Trend summaries compare experience between two periods. Comparisons can be based on a period column, such as calendar year.

```python
from actuarialpy.trend import trend_summary

claims["year"] = claims["incurred_date"].dt.year

trend = trend_summary(
    claims,
    period_col="year",
    prior_period=2025,
    current_period=2026,
    groupby=["product_code"],
    amount_col="total_expense",
    exposure_col="member_months",
)
```

This compares PMPM experience between the prior and current periods.
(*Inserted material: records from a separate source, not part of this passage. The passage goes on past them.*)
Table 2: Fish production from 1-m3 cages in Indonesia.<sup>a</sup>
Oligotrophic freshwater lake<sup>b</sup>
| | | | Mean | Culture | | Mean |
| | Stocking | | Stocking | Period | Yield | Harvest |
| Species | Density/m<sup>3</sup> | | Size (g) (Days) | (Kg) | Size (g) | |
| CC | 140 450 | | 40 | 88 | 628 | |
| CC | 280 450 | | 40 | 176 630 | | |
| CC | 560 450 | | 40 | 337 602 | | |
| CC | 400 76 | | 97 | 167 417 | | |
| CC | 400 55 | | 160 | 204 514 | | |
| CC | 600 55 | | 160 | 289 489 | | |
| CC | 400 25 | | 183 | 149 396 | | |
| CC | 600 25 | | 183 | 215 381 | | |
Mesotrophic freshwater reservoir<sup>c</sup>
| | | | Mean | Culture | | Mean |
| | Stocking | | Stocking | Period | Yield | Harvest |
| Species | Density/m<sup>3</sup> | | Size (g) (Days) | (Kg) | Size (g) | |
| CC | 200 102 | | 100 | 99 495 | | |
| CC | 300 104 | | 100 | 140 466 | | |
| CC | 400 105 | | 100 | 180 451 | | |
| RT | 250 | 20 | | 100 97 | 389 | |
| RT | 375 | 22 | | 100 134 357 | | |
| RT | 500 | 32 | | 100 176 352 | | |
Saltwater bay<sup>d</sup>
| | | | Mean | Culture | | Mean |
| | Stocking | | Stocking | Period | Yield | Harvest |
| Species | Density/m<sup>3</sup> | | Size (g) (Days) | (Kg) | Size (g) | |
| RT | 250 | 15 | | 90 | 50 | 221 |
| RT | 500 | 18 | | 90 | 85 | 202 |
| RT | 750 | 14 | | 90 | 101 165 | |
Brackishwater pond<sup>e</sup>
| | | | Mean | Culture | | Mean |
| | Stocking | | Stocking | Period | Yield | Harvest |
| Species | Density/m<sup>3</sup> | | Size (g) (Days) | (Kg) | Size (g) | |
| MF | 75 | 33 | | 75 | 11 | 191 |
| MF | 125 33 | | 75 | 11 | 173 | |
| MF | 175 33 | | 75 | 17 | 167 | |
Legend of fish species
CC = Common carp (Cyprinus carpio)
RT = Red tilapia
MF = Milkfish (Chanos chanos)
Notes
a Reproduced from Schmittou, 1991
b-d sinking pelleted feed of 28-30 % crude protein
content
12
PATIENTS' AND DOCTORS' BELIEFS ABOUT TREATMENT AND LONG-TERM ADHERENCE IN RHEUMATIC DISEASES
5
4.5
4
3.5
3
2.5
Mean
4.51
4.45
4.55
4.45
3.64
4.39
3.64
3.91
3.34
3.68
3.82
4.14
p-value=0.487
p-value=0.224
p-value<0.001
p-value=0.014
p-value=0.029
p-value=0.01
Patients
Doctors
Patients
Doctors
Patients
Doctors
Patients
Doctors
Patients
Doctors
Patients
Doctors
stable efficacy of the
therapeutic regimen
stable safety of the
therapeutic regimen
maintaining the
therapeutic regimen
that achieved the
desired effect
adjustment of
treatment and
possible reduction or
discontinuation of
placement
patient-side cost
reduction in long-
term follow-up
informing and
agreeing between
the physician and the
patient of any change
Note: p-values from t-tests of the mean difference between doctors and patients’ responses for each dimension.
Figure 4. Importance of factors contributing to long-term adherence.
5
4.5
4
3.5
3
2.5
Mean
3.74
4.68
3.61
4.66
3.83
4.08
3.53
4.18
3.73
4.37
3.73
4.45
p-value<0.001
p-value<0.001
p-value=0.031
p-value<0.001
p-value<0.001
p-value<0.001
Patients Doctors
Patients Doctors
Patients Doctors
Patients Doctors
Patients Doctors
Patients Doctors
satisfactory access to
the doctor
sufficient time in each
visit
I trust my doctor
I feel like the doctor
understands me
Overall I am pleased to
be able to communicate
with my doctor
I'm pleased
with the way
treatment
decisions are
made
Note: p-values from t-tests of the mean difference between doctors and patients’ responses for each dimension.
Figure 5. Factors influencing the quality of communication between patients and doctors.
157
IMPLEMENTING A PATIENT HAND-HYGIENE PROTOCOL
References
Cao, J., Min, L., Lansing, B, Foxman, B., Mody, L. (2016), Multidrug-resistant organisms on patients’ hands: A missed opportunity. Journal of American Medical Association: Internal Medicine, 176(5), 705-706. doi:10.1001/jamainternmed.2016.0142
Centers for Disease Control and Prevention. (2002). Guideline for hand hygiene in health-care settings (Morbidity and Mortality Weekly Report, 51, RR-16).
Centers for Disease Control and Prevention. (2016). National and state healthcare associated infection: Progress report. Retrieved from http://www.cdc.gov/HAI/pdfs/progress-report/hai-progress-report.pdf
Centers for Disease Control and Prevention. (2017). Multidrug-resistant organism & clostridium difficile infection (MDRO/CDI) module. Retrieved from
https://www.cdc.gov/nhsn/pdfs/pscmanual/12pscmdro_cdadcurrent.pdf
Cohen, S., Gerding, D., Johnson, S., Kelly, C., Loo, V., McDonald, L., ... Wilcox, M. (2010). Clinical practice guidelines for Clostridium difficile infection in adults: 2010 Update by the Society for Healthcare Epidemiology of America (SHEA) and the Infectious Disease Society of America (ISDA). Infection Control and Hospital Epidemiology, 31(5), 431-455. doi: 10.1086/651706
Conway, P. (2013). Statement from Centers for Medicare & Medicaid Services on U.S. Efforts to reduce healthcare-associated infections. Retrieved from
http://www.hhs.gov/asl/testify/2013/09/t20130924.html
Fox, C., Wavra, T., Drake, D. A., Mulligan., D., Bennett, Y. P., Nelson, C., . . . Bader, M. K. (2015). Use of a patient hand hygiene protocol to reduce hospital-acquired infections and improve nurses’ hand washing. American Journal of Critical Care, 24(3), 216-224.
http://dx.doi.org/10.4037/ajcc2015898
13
## Component driver analysis

Component driver analysis explains which categories drove a change in total PMPM.

```python
from actuarialpy.components import component_driver_analysis

drivers = component_driver_analysis(
    claims,
    period_col="year",
    prior_period=2025,
    current_period=2026,
    groupby=["product_code"],
    component_cols=[
        "inpatient_claims_completed",
        "outpatient_claims_completed",
        "professional_claims_completed",
        "pharmacy_claims_completed",
        "pharmacy_rebates",
        "non_ffs_expenses",
    ],
    exposure_col="member_months",
)
```

The output shows prior PMPM, current PMPM, PMPM change, component trend, and contribution to the total PMPM change.

## Development status

ActuarialPy is in early development. The current focus is on reliable core experience-analysis workflows before adding more complex features such as forecasting, seasonality, credibility, or advanced reserving methods.